# Upcoming CCW class



## nky1129 (Nov 3, 2008)

So I was finally able to line up a CCW class with a Saturday that I wasn't working and during a week that I didn't have my son with me (this Saturday, the 31st). I asked a few questions about what the class involved and was told that I had to be able to put 11 of 20 rounds in the target at 21 feet. I didn't think that this would be a problem, but just in case I went to the range on Monday and put 20 of 20 in a five inch group at the center of the paper. No problem at all. 

Now I'm wondering about the written portion of the test. Is there anything I can study to give me an edge? I've tried to look up as much as possible about the Kentucky requirements and laws, but I'm hesitant to put too much faith in a website that may or may not be correct. 

Any help\suggestions would be greatly appreciated.


----------



## Redwolf (Nov 29, 2008)

Sorry to say but most CCW classes are a joke, they teach the basics only
Firearm Safety, Where you can't carry, The law, Use of deadly force, and of course shooting. The only way to fail shooting is to have a weapon with a bent barrel or shoot your buddy's target. the last one I took was 27 out of 40 at 3,5 and 7 yards. I have argued the point with a lot of people CCW gives you the right to carry, not to use. They will teach you everything you need to know to pass the test. go there relaxed, and with an open mind, and remember keep your finger off the trigger till your ready to pull the shoot. Enjoy and good luck.


----------



## kg333 (May 19, 2008)

They should teach you most of what you need. A lot of it is common sense stuff anyway.
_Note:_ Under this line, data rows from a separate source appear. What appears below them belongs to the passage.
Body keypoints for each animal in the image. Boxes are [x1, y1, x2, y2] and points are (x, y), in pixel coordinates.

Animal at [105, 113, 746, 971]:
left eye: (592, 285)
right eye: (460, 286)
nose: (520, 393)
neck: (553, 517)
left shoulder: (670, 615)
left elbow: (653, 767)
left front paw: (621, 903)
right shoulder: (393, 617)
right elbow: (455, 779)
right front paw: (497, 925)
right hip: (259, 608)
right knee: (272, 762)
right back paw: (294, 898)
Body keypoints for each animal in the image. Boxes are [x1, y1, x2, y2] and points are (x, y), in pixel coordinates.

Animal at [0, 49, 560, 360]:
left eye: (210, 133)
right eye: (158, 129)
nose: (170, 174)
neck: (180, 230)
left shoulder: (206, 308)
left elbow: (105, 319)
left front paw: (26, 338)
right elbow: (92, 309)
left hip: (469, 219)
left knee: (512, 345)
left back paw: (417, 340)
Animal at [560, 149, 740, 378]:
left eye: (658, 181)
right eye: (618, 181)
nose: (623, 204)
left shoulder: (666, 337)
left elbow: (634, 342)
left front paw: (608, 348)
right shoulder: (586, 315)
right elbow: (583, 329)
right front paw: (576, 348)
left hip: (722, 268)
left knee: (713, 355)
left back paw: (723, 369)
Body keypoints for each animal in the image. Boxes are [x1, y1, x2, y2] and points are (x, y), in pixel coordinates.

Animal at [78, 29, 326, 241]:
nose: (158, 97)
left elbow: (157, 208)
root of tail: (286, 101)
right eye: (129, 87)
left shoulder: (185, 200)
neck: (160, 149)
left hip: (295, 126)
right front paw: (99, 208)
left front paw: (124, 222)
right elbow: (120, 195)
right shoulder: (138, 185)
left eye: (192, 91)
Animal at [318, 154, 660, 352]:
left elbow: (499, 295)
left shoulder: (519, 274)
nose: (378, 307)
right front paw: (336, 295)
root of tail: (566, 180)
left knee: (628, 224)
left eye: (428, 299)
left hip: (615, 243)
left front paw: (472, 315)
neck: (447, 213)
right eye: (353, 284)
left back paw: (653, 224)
Also, if you're looking for info on Kentucky law, the statues themselves are posted on the Kentucky Legislatures site:
http://www.lrc.ky.gov/Law.htm

If that's not correct, I don't know what would be.

KG


----------



## nky1129 (Nov 3, 2008)

Thanks for all the help. I went to Kentucky's site and read everything I needed to know (and then some) regarding CCW issuance laws etc. I definitely qualify. Now I just have to pay attention in class. Hope it doesn't take the full 90 days to get my license though.


----------



## mels95yj (Nov 25, 2008)

What a coincidence. I'm taking my CCW class this Saturday also. From what I've been told, the permits are taking about 30-45 days around here to come back. Good luck on yours!

Mel


----------